Instruction => Output the lines of the entries below as a JSON list of strings with one string per line, starting at the line containing "family: Bromeliaceae" and continuing through the line containing "state / province: Vaupés". Omit any blank lines.

>>>

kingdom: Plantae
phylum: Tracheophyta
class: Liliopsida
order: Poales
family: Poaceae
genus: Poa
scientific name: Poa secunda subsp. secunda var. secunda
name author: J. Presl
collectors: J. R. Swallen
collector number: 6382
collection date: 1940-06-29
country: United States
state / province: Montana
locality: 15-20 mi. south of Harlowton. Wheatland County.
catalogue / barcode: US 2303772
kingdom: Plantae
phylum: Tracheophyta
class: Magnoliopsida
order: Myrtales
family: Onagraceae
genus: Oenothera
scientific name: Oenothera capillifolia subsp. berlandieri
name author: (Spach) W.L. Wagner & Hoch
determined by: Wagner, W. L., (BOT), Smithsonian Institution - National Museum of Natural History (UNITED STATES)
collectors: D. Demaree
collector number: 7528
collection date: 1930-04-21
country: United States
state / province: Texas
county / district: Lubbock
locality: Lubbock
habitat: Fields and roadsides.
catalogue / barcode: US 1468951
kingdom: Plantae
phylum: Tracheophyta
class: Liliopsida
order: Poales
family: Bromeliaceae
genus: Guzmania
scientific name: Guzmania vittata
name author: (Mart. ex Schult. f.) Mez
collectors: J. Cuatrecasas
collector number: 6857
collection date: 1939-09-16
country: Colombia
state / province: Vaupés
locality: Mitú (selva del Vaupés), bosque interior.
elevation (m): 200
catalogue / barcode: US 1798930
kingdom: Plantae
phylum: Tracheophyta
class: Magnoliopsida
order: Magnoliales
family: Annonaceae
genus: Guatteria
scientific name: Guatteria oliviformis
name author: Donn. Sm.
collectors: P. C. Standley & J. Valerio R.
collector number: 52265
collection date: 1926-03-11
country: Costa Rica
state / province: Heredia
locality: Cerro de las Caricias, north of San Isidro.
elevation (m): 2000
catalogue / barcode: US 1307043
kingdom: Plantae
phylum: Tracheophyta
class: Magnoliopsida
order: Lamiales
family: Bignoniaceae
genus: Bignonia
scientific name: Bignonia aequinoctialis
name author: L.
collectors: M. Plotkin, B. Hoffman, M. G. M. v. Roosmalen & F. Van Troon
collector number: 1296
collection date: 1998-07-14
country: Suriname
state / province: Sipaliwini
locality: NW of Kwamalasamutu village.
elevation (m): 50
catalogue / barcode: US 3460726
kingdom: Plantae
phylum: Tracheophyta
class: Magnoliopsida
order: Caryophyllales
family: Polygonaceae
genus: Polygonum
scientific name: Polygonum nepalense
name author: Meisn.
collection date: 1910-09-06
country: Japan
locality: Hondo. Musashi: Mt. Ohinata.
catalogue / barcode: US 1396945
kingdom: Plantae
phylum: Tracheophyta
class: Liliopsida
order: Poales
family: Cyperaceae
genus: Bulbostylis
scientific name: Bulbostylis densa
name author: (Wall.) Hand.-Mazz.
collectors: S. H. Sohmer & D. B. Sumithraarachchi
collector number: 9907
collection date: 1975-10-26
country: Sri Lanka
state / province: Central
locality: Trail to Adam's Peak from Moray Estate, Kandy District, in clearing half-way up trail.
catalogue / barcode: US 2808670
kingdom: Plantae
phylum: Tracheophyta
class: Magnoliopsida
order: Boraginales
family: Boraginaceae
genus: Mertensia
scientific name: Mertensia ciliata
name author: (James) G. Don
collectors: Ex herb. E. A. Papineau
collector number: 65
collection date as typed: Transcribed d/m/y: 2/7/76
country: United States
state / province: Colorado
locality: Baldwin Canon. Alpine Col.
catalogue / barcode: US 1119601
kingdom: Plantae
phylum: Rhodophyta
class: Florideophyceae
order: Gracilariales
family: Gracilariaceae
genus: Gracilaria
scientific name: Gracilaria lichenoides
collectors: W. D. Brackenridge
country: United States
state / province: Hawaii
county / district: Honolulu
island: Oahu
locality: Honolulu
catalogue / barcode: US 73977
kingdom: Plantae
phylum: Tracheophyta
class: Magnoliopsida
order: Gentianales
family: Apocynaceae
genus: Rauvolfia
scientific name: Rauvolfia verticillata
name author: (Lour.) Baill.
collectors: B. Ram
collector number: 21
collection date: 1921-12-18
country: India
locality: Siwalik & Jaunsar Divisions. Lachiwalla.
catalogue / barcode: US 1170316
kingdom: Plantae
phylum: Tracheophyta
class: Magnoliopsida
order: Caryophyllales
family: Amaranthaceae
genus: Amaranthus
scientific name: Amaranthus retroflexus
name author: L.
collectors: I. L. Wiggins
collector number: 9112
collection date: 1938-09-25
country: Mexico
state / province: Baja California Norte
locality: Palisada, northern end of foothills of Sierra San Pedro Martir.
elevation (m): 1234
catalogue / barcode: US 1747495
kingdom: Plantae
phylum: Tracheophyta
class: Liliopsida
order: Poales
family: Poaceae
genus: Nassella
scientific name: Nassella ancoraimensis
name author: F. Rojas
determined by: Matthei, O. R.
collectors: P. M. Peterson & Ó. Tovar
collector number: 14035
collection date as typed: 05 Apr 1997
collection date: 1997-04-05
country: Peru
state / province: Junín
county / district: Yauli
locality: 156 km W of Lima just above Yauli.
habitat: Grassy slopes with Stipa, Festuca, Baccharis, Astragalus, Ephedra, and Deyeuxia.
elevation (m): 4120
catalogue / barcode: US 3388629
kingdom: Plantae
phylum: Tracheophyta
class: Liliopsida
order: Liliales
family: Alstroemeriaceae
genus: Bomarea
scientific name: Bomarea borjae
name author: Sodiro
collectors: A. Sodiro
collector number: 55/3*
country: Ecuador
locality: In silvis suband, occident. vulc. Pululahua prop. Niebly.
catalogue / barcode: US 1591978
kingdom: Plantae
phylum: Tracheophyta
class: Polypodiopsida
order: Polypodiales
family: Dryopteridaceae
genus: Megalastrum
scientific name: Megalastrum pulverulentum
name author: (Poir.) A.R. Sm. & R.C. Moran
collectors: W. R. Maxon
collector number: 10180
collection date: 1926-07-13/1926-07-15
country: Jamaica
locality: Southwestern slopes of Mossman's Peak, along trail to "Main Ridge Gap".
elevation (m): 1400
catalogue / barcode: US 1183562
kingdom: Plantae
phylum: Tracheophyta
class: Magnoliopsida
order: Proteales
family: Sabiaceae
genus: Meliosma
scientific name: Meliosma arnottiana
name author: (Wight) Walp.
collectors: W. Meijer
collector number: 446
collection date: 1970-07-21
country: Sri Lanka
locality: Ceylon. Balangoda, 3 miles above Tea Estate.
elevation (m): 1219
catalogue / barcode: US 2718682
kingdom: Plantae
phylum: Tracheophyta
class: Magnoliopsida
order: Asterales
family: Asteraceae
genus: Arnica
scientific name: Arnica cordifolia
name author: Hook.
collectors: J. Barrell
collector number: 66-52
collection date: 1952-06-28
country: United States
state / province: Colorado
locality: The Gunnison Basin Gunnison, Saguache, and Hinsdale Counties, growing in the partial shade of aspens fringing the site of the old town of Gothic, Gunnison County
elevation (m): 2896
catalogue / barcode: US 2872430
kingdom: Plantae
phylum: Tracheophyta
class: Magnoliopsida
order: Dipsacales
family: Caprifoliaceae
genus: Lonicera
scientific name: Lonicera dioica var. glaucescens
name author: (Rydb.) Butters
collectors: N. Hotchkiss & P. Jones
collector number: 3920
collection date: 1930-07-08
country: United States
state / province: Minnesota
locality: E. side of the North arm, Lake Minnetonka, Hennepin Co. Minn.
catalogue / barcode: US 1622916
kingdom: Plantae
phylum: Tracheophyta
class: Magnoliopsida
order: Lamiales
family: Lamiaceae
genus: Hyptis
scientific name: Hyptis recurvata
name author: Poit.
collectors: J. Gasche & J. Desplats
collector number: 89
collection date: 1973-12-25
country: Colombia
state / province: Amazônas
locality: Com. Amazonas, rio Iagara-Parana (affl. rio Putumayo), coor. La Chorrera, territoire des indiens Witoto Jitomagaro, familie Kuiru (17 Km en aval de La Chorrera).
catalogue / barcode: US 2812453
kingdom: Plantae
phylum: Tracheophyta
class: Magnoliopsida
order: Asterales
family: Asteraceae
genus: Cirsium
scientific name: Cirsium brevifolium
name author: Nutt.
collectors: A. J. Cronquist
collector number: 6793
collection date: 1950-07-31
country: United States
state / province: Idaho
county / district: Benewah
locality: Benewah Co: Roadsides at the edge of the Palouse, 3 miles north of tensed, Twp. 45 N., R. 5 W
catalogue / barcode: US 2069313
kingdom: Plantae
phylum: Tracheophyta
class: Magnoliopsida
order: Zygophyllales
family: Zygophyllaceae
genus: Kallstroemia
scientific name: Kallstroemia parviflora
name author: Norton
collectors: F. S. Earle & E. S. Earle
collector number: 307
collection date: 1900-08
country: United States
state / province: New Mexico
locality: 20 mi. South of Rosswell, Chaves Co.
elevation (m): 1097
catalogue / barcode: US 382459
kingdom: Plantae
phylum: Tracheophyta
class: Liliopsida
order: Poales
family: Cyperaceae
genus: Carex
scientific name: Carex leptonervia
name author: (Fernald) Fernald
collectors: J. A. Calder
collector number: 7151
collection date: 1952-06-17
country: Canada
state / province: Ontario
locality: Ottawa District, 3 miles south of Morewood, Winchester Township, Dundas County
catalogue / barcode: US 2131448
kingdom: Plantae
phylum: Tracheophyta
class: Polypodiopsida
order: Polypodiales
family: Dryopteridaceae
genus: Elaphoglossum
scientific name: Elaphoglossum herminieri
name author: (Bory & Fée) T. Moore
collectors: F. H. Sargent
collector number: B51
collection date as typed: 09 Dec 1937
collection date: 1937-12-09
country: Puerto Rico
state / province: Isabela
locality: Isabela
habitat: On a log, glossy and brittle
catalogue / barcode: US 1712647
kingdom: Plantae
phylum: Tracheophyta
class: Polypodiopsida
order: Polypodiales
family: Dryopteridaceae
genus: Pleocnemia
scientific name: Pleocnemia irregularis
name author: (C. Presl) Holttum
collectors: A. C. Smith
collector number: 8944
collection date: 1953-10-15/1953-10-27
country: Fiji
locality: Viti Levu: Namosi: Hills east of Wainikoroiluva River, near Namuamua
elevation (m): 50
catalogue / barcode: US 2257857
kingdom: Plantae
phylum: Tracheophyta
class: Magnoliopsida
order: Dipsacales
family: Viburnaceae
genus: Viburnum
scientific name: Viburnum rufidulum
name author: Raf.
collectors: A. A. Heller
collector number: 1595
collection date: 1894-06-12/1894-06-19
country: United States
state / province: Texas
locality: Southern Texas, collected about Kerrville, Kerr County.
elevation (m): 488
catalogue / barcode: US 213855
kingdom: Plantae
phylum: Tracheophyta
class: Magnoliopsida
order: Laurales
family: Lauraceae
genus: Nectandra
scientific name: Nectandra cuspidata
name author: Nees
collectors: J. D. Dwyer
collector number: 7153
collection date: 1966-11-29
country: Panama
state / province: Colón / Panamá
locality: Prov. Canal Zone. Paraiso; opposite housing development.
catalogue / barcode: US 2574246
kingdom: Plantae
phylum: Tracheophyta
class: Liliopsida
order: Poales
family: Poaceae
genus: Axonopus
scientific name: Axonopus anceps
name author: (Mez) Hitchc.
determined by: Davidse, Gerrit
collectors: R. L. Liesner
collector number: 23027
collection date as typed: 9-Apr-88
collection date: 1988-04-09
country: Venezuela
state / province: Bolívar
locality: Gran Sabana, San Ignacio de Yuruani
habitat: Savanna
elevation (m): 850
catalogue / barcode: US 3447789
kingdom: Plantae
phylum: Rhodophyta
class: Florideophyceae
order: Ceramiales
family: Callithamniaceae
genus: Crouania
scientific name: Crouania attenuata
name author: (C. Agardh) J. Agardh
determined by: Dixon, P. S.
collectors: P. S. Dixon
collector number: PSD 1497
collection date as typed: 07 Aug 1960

<<<

Solution to the problem =>
[
  "family: Bromeliaceae",
  "genus: Guzmania",
  "scientific name: Guzmania vittata",
  "name author: (Mart. ex Schult. f.) Mez",
  "collectors: J. Cuatrecasas",
  "collector number: 6857",
  "collection date: 1939-09-16",
  "country: Colombia",
  "state / province: Vaupés"
]